**WHAT THIS TASK INVOLVES:**
Count the lines in the rows below that contain the string "image", with case counting, and reply with only the number.

☆ ☆ ☆

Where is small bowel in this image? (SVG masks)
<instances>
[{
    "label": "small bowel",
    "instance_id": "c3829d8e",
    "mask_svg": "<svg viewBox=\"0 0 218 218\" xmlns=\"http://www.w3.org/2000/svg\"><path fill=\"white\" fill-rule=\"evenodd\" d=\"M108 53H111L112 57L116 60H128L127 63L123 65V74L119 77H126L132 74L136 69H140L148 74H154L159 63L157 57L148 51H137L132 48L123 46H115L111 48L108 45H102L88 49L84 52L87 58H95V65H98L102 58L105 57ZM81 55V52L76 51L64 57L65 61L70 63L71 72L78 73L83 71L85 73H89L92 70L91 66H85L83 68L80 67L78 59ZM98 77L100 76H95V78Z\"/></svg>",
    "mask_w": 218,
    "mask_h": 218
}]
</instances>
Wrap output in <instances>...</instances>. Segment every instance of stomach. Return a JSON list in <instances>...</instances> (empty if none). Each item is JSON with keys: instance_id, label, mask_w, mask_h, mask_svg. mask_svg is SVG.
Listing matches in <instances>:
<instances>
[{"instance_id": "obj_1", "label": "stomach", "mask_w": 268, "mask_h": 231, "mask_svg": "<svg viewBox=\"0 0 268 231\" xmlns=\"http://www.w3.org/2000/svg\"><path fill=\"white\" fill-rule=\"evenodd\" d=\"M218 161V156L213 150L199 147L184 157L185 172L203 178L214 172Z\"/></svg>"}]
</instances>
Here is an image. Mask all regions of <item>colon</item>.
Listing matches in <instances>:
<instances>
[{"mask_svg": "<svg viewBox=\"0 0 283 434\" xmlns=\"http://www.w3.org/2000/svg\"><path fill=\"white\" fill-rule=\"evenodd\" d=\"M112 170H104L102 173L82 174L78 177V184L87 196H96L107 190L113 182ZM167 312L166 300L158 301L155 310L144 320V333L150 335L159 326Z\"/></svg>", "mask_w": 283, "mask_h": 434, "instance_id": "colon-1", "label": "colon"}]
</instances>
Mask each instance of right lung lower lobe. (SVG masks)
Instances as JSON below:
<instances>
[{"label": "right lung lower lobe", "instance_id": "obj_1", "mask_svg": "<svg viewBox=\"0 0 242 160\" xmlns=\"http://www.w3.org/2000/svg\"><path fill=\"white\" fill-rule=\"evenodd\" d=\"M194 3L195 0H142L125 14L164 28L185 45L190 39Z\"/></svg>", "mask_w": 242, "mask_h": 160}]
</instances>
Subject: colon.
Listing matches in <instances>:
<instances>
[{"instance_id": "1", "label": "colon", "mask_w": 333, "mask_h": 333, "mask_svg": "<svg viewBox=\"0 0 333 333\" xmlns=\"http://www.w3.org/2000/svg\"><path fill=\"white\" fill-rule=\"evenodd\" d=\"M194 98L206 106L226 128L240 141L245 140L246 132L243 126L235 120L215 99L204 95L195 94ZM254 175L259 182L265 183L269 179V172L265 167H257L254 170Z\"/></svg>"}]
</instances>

☆ ☆ ☆

**WRITTEN REPLY:**
2